Further elaborations, especially of the inner structure, followed. Design work and implementation planning went hand in hand in a rapid succession of new plans. Mendelsohn shifted the workroom to the south side of the ground floor, where it would remain. There was still no room for overnight stays, but the arrangement of the toilet, basement access, and tower staircase had a much more functional design. In the tower, two platforms were added: one to make it easier to get to the lens in the telescope; the other, located directly beneath the dome, to allow the silvering of the heavy mirrors of the coelostat, which had to be done on a regular basis, to be carried out in comfort.
On 28 June 1920 Erich wrote to Luise concerning the status of the final draft: “We (Kaprowski and I) spent Sunday working on the tower to give it free rein. A quick forty winks in the afternoon with the vision of massaging the last sore spot into a healthy state. The tower is going to be square. This will allow it to be heaved out of the stored mass of the workroom, making its backward slant visible and revealing the struggle between the poles: the workroom and entrance to the tower shifted as the logical focus. The tower becomes the energy point, the release, the ruler holding sway between two intentions. The square floor plan saves money. The only problem is the round dome on the square tower. We’ll see about that in the detail planning.… The comparison with the first sketches hits home. Line must perish; it must become an outline of mass. Line cannot profess energy or movement, if there is no mass. Architecture is a dominion of mass. You must now decide whether it is to be rings or the undiminished = brutish wall. Freundlich is back. Zeiss is in raptures. They are giving optical equipment worth ½ million. The donation of cement and iron takes us to 350,000 – at the most pennywise reckoning. So: tomorrow morning meeting – board of trustees and architect – in Potsdam. In any event, I won’t be with you on Sunday.”

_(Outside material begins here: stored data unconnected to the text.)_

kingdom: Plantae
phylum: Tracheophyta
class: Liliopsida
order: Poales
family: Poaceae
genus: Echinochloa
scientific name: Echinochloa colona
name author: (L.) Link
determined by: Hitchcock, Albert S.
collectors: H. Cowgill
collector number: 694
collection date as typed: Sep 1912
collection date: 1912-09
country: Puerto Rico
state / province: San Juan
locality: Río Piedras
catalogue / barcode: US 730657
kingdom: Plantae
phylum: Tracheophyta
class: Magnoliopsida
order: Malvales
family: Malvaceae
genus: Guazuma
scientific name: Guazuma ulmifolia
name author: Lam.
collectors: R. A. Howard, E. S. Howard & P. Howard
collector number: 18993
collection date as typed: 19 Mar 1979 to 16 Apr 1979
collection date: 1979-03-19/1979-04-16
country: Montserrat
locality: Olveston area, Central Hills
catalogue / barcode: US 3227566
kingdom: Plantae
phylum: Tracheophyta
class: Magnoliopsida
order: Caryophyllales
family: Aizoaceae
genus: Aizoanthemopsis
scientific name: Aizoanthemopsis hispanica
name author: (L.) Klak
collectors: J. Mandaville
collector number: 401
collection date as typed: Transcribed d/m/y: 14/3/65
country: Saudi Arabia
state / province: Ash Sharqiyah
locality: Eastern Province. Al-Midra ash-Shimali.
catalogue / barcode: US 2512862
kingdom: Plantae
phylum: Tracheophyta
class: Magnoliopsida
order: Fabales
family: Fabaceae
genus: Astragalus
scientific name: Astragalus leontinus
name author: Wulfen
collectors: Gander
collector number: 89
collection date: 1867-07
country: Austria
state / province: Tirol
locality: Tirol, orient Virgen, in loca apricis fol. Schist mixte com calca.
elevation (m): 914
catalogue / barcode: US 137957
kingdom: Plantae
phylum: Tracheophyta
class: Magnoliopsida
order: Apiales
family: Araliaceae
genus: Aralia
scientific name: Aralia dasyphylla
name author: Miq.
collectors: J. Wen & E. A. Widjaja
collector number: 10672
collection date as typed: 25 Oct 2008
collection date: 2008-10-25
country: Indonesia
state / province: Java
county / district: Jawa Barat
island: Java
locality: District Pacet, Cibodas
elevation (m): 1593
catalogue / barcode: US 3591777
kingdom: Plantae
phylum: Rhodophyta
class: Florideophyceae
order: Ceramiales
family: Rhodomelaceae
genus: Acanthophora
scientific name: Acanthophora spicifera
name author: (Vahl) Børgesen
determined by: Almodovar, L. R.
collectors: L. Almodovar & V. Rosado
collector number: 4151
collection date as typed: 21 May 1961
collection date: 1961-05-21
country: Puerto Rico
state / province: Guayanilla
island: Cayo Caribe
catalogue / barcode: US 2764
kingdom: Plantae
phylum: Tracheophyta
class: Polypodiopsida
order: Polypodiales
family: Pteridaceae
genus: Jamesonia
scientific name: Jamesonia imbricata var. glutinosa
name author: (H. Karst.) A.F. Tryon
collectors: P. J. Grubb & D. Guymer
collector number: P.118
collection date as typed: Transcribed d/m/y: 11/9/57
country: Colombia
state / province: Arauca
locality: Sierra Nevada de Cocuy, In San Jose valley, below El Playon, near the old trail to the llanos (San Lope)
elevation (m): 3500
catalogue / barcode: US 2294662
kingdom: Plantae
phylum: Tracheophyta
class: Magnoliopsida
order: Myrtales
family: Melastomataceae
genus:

After reviewing the current state of the plans in September 1920, the building authority in Potsdam called for basement windows to ensure good ventilation and bring daylight into the laboratory rooms, thereby saving on electricity costs. Mendelsohn responded to this immediately. In addition to the cellar windows that were stipulated, the overnight accommodation above the workroom also came into being in this iteration. The only thing still missing here was the small balcony from which to view the weather conditions on the southern side. Construction began that same month, despite the fact that the final plans had not yet been drawn.